From the rows below, return each line that contains the string "qSketchRegion".

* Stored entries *
'''
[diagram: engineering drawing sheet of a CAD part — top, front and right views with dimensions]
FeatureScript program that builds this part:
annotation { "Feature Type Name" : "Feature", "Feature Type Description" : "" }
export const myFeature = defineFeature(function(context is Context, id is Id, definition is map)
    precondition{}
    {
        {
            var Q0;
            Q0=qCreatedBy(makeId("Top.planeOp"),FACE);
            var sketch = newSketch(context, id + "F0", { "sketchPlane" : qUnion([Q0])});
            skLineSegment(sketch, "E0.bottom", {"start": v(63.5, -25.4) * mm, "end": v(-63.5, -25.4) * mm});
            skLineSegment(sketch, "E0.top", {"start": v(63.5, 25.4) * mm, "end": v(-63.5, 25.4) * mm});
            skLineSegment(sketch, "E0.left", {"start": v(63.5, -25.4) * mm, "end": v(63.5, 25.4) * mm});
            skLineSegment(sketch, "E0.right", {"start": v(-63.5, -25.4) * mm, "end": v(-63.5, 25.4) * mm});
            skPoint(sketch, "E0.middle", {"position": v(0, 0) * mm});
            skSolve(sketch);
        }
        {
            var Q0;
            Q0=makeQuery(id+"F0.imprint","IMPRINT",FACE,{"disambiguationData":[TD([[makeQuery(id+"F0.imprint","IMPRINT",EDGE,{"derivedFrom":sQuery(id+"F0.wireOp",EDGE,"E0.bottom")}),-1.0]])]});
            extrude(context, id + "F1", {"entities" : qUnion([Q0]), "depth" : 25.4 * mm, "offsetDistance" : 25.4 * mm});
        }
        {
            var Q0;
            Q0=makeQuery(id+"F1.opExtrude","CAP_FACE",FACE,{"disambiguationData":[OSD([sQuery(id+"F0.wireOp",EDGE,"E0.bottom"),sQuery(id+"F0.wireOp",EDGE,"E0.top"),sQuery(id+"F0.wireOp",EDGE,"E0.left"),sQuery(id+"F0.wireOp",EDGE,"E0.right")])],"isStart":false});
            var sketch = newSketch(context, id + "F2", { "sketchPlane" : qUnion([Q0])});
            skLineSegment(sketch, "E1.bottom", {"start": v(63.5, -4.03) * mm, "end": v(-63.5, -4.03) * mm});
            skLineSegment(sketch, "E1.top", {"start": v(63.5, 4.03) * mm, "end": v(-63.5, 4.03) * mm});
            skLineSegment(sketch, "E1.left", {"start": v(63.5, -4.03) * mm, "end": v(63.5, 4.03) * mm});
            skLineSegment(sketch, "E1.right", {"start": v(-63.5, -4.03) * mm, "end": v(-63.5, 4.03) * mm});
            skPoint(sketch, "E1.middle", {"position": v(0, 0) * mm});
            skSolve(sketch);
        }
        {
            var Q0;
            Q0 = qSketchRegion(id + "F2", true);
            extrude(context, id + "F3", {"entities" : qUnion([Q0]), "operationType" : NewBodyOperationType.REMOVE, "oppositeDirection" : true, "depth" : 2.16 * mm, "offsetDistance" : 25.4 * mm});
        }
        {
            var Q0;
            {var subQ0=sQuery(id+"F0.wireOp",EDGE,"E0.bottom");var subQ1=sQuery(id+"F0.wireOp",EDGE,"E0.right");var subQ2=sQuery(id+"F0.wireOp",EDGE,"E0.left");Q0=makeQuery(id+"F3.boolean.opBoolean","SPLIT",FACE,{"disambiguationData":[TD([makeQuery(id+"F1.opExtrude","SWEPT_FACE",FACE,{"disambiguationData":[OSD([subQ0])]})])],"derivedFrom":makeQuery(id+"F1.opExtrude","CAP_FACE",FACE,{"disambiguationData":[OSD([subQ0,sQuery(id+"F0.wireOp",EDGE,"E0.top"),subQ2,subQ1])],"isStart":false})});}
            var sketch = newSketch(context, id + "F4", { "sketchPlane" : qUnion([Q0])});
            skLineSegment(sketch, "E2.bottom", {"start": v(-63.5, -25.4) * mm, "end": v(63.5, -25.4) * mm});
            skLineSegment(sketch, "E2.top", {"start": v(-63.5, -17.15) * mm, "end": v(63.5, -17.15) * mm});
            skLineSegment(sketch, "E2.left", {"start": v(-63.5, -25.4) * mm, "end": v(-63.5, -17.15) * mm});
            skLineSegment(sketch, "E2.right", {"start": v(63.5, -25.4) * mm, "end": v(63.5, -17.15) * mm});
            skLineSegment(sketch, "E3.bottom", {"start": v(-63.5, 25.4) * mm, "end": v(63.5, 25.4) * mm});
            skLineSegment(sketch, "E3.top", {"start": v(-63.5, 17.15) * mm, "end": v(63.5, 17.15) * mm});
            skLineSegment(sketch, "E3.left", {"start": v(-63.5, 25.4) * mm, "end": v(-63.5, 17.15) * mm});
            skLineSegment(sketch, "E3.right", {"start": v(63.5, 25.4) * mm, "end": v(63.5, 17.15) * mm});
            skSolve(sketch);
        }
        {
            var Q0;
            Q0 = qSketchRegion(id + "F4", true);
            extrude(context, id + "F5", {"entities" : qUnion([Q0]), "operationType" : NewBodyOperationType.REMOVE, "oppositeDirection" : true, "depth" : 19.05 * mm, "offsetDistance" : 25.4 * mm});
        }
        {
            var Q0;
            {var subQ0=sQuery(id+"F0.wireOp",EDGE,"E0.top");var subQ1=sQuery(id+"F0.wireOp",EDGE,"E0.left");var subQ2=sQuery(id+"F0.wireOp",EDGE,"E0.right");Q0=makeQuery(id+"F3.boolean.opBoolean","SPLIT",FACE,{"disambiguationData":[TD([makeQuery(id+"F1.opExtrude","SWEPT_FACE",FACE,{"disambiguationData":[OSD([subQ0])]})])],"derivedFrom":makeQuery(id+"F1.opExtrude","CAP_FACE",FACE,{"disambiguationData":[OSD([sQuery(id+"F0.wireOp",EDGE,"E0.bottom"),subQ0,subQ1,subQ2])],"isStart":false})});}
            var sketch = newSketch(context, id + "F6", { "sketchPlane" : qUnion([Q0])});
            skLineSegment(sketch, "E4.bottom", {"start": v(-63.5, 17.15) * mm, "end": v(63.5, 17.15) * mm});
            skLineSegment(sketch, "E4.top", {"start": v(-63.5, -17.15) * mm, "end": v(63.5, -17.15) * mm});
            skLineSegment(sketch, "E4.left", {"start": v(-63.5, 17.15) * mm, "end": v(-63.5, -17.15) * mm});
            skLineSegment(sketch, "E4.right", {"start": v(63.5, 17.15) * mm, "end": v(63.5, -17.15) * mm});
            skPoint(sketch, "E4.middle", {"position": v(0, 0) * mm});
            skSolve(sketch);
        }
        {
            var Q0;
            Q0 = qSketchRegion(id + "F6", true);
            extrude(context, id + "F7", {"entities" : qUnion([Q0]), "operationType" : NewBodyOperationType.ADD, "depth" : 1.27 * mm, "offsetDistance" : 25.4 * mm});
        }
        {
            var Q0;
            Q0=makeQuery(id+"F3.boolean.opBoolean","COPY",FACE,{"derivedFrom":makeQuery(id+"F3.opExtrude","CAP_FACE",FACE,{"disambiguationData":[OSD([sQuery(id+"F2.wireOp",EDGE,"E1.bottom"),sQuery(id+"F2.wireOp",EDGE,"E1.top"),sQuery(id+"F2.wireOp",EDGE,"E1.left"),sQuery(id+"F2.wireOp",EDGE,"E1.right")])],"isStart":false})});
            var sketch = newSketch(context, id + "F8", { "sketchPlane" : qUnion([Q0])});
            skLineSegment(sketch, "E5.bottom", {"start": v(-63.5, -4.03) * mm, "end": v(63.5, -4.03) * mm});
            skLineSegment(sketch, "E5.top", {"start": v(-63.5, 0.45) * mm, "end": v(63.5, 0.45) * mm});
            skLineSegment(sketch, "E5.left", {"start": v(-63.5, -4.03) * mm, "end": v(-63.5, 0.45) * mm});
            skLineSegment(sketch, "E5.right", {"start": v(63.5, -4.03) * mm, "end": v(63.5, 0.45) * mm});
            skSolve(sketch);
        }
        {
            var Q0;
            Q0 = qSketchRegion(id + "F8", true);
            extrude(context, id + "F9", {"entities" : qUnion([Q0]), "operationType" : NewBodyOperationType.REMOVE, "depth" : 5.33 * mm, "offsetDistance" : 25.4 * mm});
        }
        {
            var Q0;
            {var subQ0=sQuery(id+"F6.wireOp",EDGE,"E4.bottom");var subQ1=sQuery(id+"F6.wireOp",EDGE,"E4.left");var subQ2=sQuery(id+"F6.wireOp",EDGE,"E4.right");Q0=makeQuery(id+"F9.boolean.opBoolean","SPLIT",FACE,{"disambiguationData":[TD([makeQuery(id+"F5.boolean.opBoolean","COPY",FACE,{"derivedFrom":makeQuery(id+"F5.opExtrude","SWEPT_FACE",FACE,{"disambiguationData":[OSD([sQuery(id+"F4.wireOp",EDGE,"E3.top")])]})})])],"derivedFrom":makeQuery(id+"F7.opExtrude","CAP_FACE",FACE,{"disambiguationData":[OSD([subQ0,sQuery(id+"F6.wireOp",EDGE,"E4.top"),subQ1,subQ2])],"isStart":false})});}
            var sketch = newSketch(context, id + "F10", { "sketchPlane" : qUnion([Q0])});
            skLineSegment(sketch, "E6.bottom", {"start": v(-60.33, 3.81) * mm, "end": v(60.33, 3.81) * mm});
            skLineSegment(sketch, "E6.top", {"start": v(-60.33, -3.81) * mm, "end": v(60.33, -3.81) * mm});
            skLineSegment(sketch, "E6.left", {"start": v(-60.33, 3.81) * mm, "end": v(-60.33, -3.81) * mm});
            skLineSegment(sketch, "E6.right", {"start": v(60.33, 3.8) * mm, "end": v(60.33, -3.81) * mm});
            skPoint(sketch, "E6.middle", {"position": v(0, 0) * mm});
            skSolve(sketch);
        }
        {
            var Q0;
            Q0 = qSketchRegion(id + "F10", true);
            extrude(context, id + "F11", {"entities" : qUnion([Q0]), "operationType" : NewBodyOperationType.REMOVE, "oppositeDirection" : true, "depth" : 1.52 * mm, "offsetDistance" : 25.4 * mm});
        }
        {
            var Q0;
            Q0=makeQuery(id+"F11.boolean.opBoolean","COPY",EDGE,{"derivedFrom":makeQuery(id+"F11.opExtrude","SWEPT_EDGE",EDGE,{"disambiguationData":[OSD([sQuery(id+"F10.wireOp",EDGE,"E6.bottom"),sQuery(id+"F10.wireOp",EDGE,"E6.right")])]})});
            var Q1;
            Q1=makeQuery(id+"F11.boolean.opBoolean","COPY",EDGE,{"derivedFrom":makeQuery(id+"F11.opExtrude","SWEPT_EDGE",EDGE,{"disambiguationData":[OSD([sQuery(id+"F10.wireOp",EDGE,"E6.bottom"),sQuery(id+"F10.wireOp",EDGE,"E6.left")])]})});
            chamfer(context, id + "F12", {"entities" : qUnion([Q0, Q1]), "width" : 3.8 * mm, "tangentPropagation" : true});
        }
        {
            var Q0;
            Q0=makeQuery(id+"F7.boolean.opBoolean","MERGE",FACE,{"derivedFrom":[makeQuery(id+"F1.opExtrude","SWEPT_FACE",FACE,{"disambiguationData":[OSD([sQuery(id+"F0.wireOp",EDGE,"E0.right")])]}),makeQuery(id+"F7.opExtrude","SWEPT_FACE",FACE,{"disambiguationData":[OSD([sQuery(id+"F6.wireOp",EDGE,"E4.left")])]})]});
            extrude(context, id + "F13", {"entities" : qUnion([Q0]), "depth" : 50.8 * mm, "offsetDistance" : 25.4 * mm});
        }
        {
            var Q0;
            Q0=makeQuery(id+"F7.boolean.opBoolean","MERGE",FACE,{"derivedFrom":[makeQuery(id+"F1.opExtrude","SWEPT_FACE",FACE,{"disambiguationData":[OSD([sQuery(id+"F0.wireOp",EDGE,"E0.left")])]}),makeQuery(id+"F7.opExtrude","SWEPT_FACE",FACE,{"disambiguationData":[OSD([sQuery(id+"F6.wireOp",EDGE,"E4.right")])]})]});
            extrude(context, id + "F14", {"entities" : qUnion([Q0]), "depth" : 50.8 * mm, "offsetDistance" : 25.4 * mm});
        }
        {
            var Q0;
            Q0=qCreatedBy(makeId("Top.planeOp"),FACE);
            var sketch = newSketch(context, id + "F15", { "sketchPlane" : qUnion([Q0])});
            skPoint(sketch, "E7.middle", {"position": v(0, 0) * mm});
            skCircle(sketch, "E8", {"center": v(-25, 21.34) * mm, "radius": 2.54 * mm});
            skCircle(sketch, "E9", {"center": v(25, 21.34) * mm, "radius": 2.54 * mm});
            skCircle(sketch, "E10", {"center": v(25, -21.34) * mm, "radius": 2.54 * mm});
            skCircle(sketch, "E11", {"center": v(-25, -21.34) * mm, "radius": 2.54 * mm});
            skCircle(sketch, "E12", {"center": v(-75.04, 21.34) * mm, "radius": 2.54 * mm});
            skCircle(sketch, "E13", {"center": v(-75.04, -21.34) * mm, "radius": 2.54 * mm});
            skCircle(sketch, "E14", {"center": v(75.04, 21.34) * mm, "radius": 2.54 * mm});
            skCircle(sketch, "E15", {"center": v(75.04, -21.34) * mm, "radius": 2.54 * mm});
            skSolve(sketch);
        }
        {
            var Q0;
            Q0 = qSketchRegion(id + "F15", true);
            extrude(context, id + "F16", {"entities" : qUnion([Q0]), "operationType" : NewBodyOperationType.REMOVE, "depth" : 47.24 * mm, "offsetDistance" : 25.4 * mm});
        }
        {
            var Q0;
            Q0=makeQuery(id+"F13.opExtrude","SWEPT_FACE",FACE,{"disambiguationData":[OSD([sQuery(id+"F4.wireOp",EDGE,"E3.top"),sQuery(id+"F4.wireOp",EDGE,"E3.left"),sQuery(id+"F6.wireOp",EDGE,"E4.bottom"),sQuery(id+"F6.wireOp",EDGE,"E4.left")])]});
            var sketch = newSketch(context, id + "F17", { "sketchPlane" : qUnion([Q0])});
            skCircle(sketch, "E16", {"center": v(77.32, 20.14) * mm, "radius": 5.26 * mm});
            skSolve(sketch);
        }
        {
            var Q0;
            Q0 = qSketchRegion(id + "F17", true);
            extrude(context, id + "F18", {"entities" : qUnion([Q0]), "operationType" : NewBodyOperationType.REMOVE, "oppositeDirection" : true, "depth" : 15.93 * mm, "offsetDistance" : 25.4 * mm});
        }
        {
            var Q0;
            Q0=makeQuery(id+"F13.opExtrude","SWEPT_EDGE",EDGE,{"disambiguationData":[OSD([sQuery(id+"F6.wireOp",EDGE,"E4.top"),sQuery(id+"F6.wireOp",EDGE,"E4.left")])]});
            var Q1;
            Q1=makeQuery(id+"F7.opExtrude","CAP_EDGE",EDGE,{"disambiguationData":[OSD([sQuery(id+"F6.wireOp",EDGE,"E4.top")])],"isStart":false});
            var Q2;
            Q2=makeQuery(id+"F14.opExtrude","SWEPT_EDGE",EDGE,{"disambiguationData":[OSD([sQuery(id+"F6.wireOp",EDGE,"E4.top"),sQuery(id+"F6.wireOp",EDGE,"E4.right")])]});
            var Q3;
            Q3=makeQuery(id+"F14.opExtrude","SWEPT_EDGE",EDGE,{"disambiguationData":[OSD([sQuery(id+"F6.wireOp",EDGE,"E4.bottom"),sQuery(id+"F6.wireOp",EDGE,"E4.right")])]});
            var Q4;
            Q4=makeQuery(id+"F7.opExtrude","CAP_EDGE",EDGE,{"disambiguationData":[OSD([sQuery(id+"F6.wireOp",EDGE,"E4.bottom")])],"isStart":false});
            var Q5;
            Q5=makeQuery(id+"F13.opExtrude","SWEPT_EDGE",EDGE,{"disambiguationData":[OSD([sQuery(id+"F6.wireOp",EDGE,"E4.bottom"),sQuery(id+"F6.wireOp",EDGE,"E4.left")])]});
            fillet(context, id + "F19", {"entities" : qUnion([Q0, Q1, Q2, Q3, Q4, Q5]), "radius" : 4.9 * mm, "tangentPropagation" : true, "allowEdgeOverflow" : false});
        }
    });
'''
* Exercise answer *
            Q0 = qSketchRegion(id + "F2", true);
            Q0 = qSketchRegion(id + "F4", true);
            Q0 = qSketchRegion(id + "F6", true);
            Q0 = qSketchRegion(id + "F8", true);
            Q0 = qSketchRegion(id + "F10", true);
            Q0 = qSketchRegion(id + "F15", true);
            Q0 = qSketchRegion(id + "F17", true);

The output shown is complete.